■ EXERCISE PROMPT: Each line starting at the one that contains "Defining High-Resolution Printing: High-resolution" and ending at the one that contains "space. However, for" must be returned exactly, and the rest of the listing is left out.

○ ○ ○ ○ ○ ○ ○

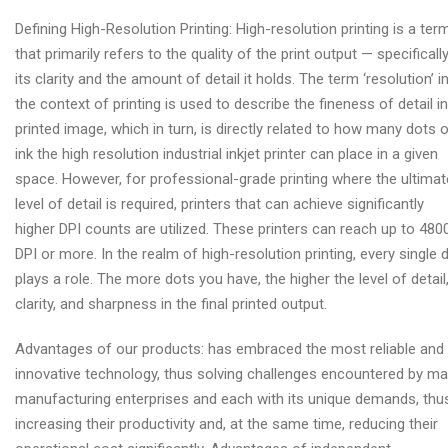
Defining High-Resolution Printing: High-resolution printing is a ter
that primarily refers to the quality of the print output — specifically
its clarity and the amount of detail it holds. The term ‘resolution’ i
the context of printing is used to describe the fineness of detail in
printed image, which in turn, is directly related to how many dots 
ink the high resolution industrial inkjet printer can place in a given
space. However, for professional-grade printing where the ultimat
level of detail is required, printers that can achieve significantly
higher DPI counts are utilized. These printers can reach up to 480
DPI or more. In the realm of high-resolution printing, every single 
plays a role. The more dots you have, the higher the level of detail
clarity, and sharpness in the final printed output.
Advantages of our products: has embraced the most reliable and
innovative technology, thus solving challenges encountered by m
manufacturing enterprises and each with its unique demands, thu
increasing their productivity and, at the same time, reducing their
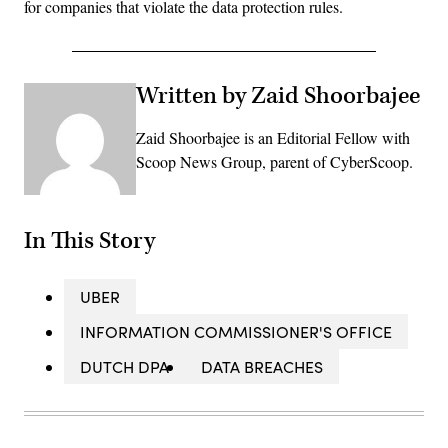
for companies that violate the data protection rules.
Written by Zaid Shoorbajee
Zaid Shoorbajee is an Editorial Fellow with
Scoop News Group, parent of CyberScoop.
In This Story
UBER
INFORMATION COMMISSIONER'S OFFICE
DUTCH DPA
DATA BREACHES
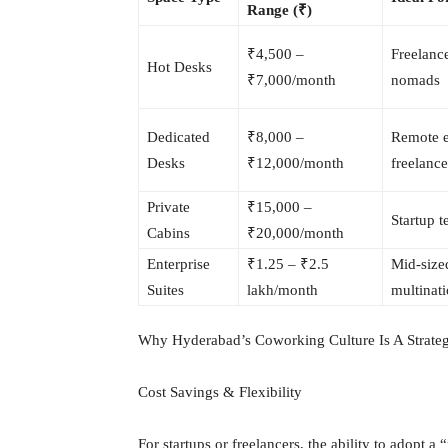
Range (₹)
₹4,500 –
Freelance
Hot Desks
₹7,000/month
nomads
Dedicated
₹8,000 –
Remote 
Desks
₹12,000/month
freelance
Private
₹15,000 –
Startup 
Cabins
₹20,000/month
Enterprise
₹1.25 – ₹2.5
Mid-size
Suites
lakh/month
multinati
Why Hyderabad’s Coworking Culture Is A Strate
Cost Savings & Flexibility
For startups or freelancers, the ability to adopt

○ ○ ○ ○ ○ ○ ○

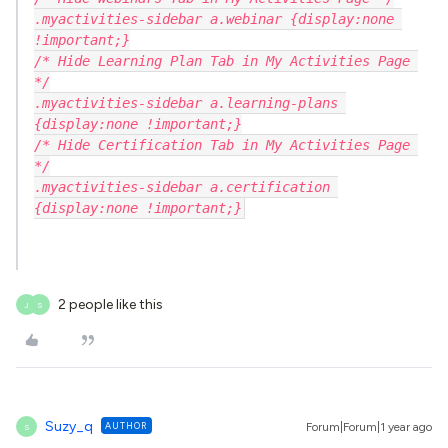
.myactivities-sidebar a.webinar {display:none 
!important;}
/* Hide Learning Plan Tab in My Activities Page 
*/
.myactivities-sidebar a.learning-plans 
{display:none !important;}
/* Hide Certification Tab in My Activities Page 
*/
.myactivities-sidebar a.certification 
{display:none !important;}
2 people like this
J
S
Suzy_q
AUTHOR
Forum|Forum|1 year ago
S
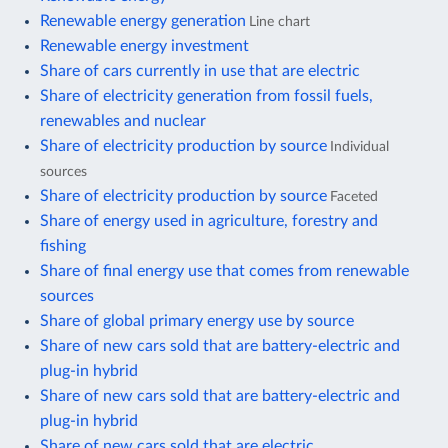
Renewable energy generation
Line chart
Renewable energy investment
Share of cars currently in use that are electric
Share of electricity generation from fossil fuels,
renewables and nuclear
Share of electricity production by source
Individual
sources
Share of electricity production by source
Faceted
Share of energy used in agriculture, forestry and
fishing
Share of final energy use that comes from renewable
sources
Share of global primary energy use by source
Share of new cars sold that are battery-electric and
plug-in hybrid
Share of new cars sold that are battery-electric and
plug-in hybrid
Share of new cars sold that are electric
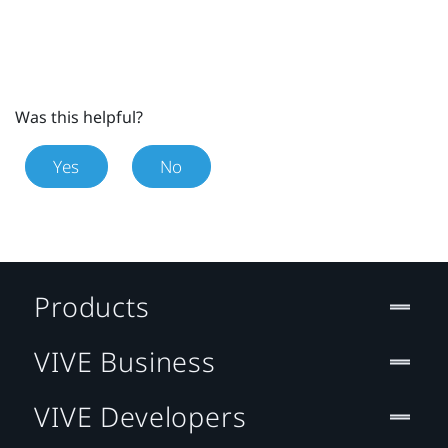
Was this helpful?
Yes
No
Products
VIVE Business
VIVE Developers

○ ○ ○ ○ ○ ○ ○

■ ANSWER TO THIS EXERCISE:
Defining High-Resolution Printing: High-resolution printing is a ter
that primarily refers to the quality of the print output — specifically
its clarity and the amount of detail it holds. The term ‘resolution’ i
the context of printing is used to describe the fineness of detail in
printed image, which in turn, is directly related to how many dots 
ink the high resolution industrial inkjet printer can place in a given
space. However, for professional-grade printing where the ultimat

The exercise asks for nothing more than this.